The first studies found the incidence of the side effects to be around 1 to 3%, but more recent studies suggest that it could be as high as 10 to 30%, Jhaveri said. It’s hard to get a good handle on the rate of true injury, because some reports may rely on elevated lab tests without confirming the extent or source of the problem.

“A lot of times, the oncologists don’t even call the nephrologists,” Jhaveri said. “They see an increase in creatinine, and they just start treating with steroids, because they assume they know what it is. But it is not always the case. You can have other causes of kidney injury in a patient getting these drugs. Kidney biopsies are the definitive way to diagnose them.”

Effects beyond the kidney

Kidney problems may be among the easier to spot because patients on immunotherapy receive regular lab workups that include renal tests. Cardiac problems are also common, and some of the most vulnerable other tissues are in the endocrine system, including the thyroid, pituitary, pancreas, and adrenal gland.

Patients have more generalized reactions as well. “We are seeing a number of nonspecific symptoms with these drugs, things like fatigue,” said Howard Kaufman, MD, immediate past president of the Society for Immunotherapy of Cancer and a faculty member at Massachusetts General Hospital in Boston. “We can get isolated laboratory abnormalities, such as anemia. A lot of patients don’t want to [report problems] because they don’t want to go off the treatment. But if we can intervene when the side effects are minimal, the likelihood that they will stay on the treatment is higher, so I often have [to explain that to patients]. One thing I can say across the board with all of these side effects is the earlier they are identified and treated, the more rapidly they seem to come under control.”

At the other extreme are patients who recognize they are having symptoms but don’t realize they are side effects of their treatment or misunderstand their implications. “They go to the emergency room and say, ‘I’m on chemotherapy.’ The poor emergency room doctor may [be misled or may] not understand that immunotherapy is really different from chemotherapy,” Kaufman said.
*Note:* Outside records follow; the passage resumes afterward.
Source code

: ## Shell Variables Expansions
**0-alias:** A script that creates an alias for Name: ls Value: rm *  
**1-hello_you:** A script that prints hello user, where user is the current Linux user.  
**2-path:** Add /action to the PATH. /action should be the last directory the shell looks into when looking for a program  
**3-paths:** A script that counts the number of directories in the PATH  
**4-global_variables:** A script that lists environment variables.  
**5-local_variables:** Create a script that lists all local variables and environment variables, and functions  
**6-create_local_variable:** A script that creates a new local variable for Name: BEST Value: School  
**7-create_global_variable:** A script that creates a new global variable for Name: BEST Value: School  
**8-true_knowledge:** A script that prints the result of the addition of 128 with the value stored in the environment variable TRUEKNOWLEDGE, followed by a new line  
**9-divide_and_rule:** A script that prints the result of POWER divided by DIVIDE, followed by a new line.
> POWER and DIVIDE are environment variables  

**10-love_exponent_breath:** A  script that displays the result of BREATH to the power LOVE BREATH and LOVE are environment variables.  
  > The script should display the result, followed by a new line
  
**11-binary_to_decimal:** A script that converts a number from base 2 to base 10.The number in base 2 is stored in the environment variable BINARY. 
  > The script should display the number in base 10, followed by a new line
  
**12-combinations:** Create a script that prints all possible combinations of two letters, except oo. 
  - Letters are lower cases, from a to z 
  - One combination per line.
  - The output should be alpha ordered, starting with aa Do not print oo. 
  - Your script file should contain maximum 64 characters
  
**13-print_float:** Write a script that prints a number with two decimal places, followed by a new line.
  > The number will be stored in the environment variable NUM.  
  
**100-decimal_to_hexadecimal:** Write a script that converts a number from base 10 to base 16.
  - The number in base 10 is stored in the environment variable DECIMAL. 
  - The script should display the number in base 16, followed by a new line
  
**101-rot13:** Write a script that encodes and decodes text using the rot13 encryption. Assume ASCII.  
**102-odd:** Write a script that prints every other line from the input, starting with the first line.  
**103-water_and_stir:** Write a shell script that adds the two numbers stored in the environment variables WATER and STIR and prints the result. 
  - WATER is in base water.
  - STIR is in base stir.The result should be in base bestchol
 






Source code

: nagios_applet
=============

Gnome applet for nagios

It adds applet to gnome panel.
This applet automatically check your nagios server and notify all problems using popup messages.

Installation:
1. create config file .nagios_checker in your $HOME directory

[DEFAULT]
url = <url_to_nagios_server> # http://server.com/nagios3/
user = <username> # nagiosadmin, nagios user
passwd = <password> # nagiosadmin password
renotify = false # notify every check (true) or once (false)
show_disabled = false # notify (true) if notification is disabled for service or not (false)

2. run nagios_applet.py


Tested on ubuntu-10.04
Kaufman gives his patients cards explaining about their ICP inhibitor treatment, but not everyone carries them.

Trying to keep treatment going

Selamet said the treatment generally requires stopping the ICP inhibitors for both the glomerular nephritis and AIN: “The problem we have from the oncology side is that the drug is working against the tumor, so we don’t want to stop it. But if it is causing side effects, then we do have to hold it. It is really important to recognize these side effects because if you catch them early and treat them, oftentimes you can restart the ICP inhibitors, and the patient will not get the same side effect again. But if they are incompletely treated or if the patient isn’t diagnosed with the side effect until it is late, then it is much harder to keep them on ICP therapy. And at some point, the damage may not be reversible.”

Often, when the side effects erupt, the immune system causes problems that go well beyond the kidney. There can be damage to the liver, lung, colon, or endocrine organs as well. “When it is more than one organ, you have more than one reason to stop the agent. Like other chemotherapy, when it becomes toxic, you try to change the cancer treatment,” Selamet said.

In some cases, when patients are convinced the immunotherapy is needed to save their lives, they may decide that the side effects are worth the cost, and thus may progress to dialysis.

The need for clinicians to be familiar with immunotherapy agents and their side effects will only grow as more of them come on the market and the indications for their use expand. The currently approved agents are in a wide range of clinical trials and many others are in development. The first agents were approved in 2012, and their effectiveness has only increased researchers’ enthusiasm about their potential.

“We think now that the immune system is really capable of mediating anti-tumor activity against almost any type of tumor,” Kaufman said. “There are some types that have been holdouts that haven’t responded and we are trying to understand why that is the case. We think eventually most cancers might be amenable to at least some form of immunotherapy.”